While the influence of Spanish design was hardly discernable in the villages themselves, mission compounds demonstrated a hybrid mixture of new and old beliefs and practices. As a result of the missionaries’ Christianizing and civilizing efforts, the Guale, Timucua and Apalachee embraced a new faith, a new language, they adopted new tools and plants. On a large scale, they were integrated into the colonial economy as bearers and laborers, and drafted as defenders of the colony in times of crisis.

Labor drafts took their toll on the indigenous population, as did periodical epidemics, uprisings and reprisals, forcing a mid-seventeenth century reorganization of the missions. In the ensuing decades, the mission province of Guale was further beset by pirates and Chichimecos (a generic term used by the Spaniards to refer to hostile borderland raiders, in this case Westos from Virginia, armed by English traders and pointed southward). By 1684, the missions of the Georgia coast were abandoned. Some refugees, including confederated remnants of Georgia and South Carolina Indians who became known as the Yamasee, migrated south; others chose to escape the Spanish sphere of influence.

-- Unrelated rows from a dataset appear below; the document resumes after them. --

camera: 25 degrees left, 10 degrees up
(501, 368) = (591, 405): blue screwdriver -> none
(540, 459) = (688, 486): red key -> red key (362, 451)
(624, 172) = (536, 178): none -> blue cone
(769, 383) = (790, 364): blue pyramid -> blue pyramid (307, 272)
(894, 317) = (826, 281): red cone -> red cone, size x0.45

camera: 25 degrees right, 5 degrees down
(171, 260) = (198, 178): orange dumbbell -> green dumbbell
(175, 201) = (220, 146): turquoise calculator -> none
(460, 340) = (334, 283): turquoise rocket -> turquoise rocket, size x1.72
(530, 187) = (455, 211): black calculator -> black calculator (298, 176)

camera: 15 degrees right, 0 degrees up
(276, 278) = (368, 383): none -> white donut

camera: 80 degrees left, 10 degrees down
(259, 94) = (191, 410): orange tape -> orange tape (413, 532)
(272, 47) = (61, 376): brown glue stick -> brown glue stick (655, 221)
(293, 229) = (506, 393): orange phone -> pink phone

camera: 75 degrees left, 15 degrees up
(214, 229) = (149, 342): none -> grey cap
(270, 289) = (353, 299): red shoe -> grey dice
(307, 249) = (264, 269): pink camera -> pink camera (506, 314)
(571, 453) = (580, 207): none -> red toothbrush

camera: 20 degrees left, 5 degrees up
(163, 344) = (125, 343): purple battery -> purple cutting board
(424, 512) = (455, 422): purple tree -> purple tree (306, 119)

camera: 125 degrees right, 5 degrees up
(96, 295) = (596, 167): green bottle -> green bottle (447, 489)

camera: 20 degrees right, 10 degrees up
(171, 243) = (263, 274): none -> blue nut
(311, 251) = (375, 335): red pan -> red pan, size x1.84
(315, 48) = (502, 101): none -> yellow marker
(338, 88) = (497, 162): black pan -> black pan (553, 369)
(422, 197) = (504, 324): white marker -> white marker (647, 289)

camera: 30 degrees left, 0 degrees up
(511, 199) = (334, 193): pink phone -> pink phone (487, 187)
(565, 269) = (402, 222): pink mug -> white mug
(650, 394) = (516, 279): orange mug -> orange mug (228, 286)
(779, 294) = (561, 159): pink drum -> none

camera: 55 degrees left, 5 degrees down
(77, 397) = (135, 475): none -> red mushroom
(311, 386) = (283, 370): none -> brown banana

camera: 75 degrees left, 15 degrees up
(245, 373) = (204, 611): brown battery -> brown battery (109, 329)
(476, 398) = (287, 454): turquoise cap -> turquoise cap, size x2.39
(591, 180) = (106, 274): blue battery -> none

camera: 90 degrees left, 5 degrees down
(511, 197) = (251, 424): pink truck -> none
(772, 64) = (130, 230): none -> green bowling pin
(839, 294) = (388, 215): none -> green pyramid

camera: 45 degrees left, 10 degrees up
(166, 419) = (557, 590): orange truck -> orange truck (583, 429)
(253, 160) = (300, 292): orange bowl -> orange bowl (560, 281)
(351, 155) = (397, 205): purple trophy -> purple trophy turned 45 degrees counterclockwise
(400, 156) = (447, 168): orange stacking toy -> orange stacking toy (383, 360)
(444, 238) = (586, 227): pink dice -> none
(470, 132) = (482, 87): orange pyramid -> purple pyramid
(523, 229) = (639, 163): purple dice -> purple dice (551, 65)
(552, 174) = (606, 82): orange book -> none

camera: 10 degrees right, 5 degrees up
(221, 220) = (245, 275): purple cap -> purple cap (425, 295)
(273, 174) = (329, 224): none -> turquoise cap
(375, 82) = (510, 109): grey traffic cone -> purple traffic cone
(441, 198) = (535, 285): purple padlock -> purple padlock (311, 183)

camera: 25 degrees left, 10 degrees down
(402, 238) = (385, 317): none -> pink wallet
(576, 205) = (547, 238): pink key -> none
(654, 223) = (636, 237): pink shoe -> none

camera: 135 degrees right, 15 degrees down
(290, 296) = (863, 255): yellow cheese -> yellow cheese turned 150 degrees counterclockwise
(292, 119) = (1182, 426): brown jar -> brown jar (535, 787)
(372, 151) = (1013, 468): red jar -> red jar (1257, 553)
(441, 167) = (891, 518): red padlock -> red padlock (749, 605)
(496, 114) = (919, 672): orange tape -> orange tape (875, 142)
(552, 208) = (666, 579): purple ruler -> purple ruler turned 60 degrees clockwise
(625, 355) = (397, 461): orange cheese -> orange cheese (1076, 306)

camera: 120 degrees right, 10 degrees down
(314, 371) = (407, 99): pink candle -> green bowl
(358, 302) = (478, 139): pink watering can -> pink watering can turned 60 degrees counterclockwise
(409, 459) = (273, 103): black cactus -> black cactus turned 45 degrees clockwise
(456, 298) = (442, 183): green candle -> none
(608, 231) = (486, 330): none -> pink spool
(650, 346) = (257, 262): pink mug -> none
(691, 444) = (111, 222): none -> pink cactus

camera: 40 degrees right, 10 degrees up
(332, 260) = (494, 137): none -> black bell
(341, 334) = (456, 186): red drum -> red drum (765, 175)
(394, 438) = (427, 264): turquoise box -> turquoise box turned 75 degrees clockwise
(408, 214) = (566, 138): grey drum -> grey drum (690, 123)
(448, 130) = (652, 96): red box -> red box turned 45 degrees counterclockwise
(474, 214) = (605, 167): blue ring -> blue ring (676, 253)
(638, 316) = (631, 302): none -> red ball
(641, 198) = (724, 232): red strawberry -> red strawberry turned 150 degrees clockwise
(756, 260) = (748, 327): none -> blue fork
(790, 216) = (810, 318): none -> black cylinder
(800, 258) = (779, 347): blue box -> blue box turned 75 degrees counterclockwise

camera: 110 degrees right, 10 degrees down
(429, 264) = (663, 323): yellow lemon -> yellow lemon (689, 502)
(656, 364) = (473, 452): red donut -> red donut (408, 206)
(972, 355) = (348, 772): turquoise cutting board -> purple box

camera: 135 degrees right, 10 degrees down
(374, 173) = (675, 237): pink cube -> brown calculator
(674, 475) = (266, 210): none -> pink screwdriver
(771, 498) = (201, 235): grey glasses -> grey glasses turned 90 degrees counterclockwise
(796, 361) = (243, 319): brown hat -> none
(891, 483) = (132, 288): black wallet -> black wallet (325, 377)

By the end of the seventeenth century, Apalachee province was “the only bright spot in the colony” (175). La Florida was becoming a prominent pawn in imperial games. Raids conducted by Carolinians, and by increasing numbers of former Indian allies who had cast their lot with the English, brought about the demise of the Spanish missions. Over the first half of the eighteenth century, several hundred Christian Indians sought refuge in a series of towns just outside St. Augustine’s north gates. Yet by 1759, only two of these missions, Tolomato and Nombre de Dios, were left serving some 95 individuals, a disparate mix of Yamasee, Timucua, Guale, Costa, Chiluque, Casipuya, and Chicasaw. In 1763, when Spain relinquished its colony to Great Britain, the 89 Indians remaining withdrew with the Spanish colonists and were resettled in the Cuban town of Guanabacoa.

Anyone interested in the history of the Spanish colonization of the Americas or in Southeastern archaeology should appreciate Laboring in the Fields of the Lord. That said, some of its author’s assessments are bound to leave discerning readers unsatisfied. In light of the currently prevailing tendency among ethnohistorians to probe the ways in which indigenous peoples retained a measure of agency—of inventive independence—within even the most rigid colonial structures, Milanich’s claim that Native Floridians became “faithful Catholic subjects” laboring for Spanish overlords “because that was what mission Indians did in La Florida” (3-4) will come across as overly simplistic. Though the historical and archaeological record may be far too limited to allow the writing of a wide-ranging history of the Florida missions “from below,” additional insights into their complexity could be garnered by adopting a suggestive, comparative approach.